Refurbished risk in plain terms. The PHY chips age with use—their eye patterns close, and they become more susceptible to noise. A refurbished G2A may have been running 8 ports at full load for 50,000 hours. The PHYs are worn—they might pass at 25 °C but fail at 50 °C when the chip temperature rises. I’ve tested refurbished G2A units that showed CRC errors on ports 5–8 after 12 hours of thermal soak. Failure rate on refurbished high-density bridges runs 5× higher than new, based on our service data.
Real cost of a refurbished failure. Let’s say a refurbished G2A’s worn PHY on Segment A fails. The CPU switches to the redundant port—but the secondary port was also worn and fails too. The entire segment goes down. You lose 32 remote racks—all I/O on that segment. The turbine trips. Lost generation: 40,000. The refurbished module saved you 2,000. The outage cost you 20× that.

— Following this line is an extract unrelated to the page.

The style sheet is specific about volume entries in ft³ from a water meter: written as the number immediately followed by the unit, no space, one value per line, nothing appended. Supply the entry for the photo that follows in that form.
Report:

What we provide as proof. For every IS200ISBBG2A we ship: a photo of the OEM packing slip, serial traceability to GE’s records, a full test report that includes per-port throughput, aggregate throughput, thermal soak data, isolation resistance, and a sealed anti-static bag.
Pricing context. Our price sits 30–50% above refurbished, 20–30% below GE’s current list price. The delta covers our sourcing, our high-density port testing, and a 12-month warranty.

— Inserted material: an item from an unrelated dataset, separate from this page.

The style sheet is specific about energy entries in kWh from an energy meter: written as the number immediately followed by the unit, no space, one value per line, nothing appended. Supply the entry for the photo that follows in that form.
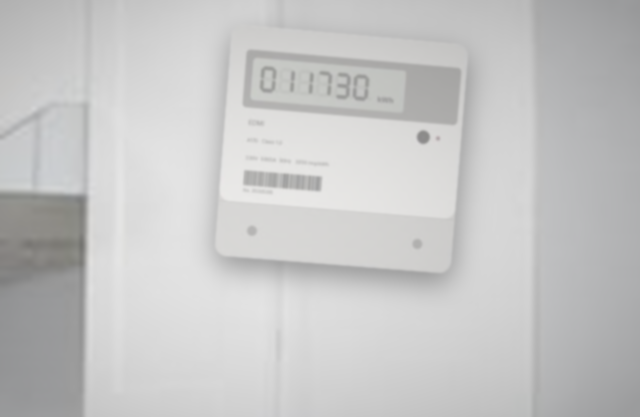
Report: 11730kWh
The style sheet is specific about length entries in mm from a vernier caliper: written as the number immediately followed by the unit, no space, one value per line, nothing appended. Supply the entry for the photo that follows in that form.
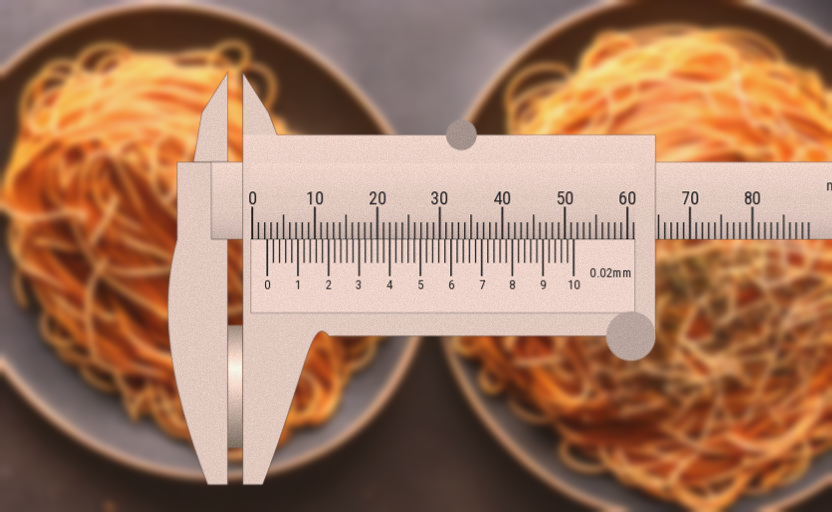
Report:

Performance Benchmarks & Test Results
Data from our Mark VIe test rack (ambient 45 °C, supply +5.0 VDC, ToolboxST v5.3, eight remote I/O simulators).
- Per-port throughput—Segment A: All 4 ports sustained 97.1–97.3 Mbps with zero CRC errors over 24 hours.
- Per-port throughput—Segment B: All 4 ports sustained 97.0–97.2 Mbps with zero CRC errors.
- Aggregate throughput—Segment A (4 ports simultaneous): Total aggregate throughput measured 388.4 Mbps (4 × 97.1). The FPGA handles the multiplexing without bottle-necking.
- Propagation delay: 2.1 ms (A to B), 2.0 ms (B to A).
- Redundancy switchover—Segment A: Port 1 A/B switchover: 8.5 ms. Port 2: 9.0 ms. All under 10 ms.
- Isolation resistance: >100 MΩ at 500 V between segments.
- Thermal performance—FPGA: At 60 °C ambient with all 8 ports active, the FPGA ran at 78 °C—under the 85 °C rating, but close. Good airflow recommended.
- Power consumption: Measured 15.8 W at full load—within spec.
- Reliability estimate: MIL-HDBK-217F gives a demonstrated MTBF of 38,000 hours at 40 °C for the G2A—lower than the G1 (50,000 hours) because of the higher density and thermal stress. That’s 4.3 years. Refurbished units show a demonstrated MTBF around 8,000 hours—the eight PHY chips wear out faster than two.